Haynes, who’s been with the medical center for 11 years, is recognized as a truly gifted grant writer. Plying these talents, Haynes has won a series of state rural health grants that are funding the construction and first year operation of this new dental care suite, set to serve this area’s low-income residents who do not have private dental coverage. But both Haynes and Siegel say the center’s affordable dental care program will start slowly, and cautiously.

“We have no history” on which to base our user predictions, Siegel says. This is one of the factors making this new enterprise “so challenging” for the center, Haynes adds. She says the center’s primary patient base runs from Paradox to Placerville. In reality, the medical staff in Norwood’s rural health care center serves low income patients who live in Ridgway and even Montrose, Haynes tells me. She says area patients who need urgent dental care but who can’t afford to go to a private dentist sometimes come to the Norwood medical center, where the best the staff can do presently is provide temporary help with antibiotics and pain medication.

Dove Creek has the only other affordable rural dental care program for adults in Western Colorado. The Delta area offers low-cost dental care for children and Mesa County has a low-cost dental clinic, but it’s limited to Mesa County residents only. With these factors in mind, it’s easy to see why the future of the new affordable dental care program at Norwood is quite unpredictable.

But, given the lack of other such facilities in this region, it seems inevitable that Medicare patients and others without private dental health coverage could flock to this new program. Haynes and Siegel agree that it’s vital to start slowly, in order to “test our ability” to meet these still unknown public needs.

Still, the UMC’s leadership has successfully met many other new challenges, thanks in part to its unique designation as a Federally Qualified Health Care Center.

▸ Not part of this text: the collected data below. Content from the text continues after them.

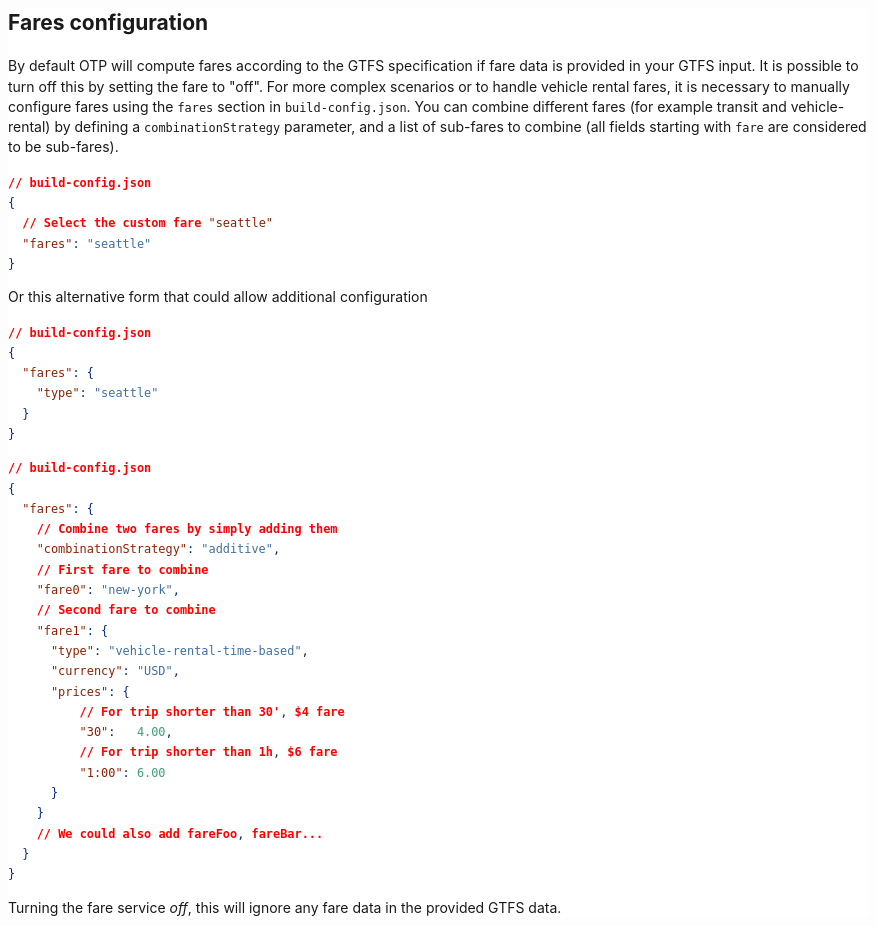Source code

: ## Fares configuration

By default OTP will compute fares according to the GTFS specification if fare data is provided in
your GTFS input. It is possible to turn off this by setting the fare to "off". For more complex
scenarios or to handle vehicle rental fares, it is necessary to manually configure fares using the
`fares` section in `build-config.json`. You can combine different fares (for example transit and
vehicle-rental) by defining a `combinationStrategy` parameter, and a list of sub-fares to combine
(all fields starting with `fare` are considered to be sub-fares).

```JSON
// build-config.json
{
  // Select the custom fare "seattle"
  "fares": "seattle"
}
```

Or this alternative form that could allow additional configuration

```JSON
// build-config.json
{
  "fares": {
	"type": "seattle"
  }
}
```

```JSON
// build-config.json
{
  "fares": {
    // Combine two fares by simply adding them
    "combinationStrategy": "additive",
    // First fare to combine
    "fare0": "new-york",
    // Second fare to combine
    "fare1": {
      "type": "vehicle-rental-time-based",
      "currency": "USD",
      "prices": {
          // For trip shorter than 30', $4 fare
          "30":   4.00,
          // For trip shorter than 1h, $6 fare
          "1:00": 6.00
      }
    }
    // We could also add fareFoo, fareBar...
  }
}
```

Turning the fare service _off_, this will ignore any fare data in the provided GTFS data.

As a new UMC brochure puts it: “As one of only three federally qualified Community Health Centers on the Western Slope, UMC utilizes many resources to help keep your costs low…”

One of those resources is the on-going collaboration with the Telluride Foundation and its programs to improve affordable health care for San Miguel River Basin residents. For example, in a collaborative effort with other state health agencies, the foundation helped create the in-school San Juan Kids Cavity Prevention Program. Students from area elementary schools – Paradox, Naturita, Norwood, Ridgway, Ouray, and Telluride – receive preventive dental treatment that includes an oral screening, cleaning, fluoride varnish, and other dental hygiene care.

Norwood’s UMC acts as the Telluride Foundation’ s “navigator” – or facilitator – for this remarkable kids dental health program. Siegel says that in its first year alone, the program has served some 475 area school children. Haynes points out that the San Juan Kids Cavity Prevention Program, as well as the new Norwood low-cost dental care service, should augment private dental practices but are not designed to compete with private practices in Telluride, Norwood and other communities. The key here is “under-served” – programs for local families who otherwise cannot afford private dental care.

Haynes says the UMC team is now interviewing dentists to work part-time in the center’s new dental suite. Recruitment ads plug Norwood’s setting – “Edged by two canyons, Norwood sits atop a 7,000-foot mesa, situated 35 miles from Telluride and 90 miles from Moab, Utah, offering the best of the southwest, including … skiing, hunting, climbing, hiking, (and) biking” as well as nearby Telluride’s world class cultural events.

The new dental suite will start modestly – operating perhaps three days a week. Its staff will include a dental assistant, a hygienist and a receptionist.

The public will get its first look at this impressive dental care facility when the UMC hosts an open house on Aug. 13. And although the center is still putting the finishing touches on the new dental suite and is interviewing staff applicants for these part-time rural health center positions, affordable dental care will soon be a reality here.

(This is the first in a two-part series on the Uncompahgre Medical Center’s expanding affordable rural health services and its partnership with the Telluride Foundation and others.)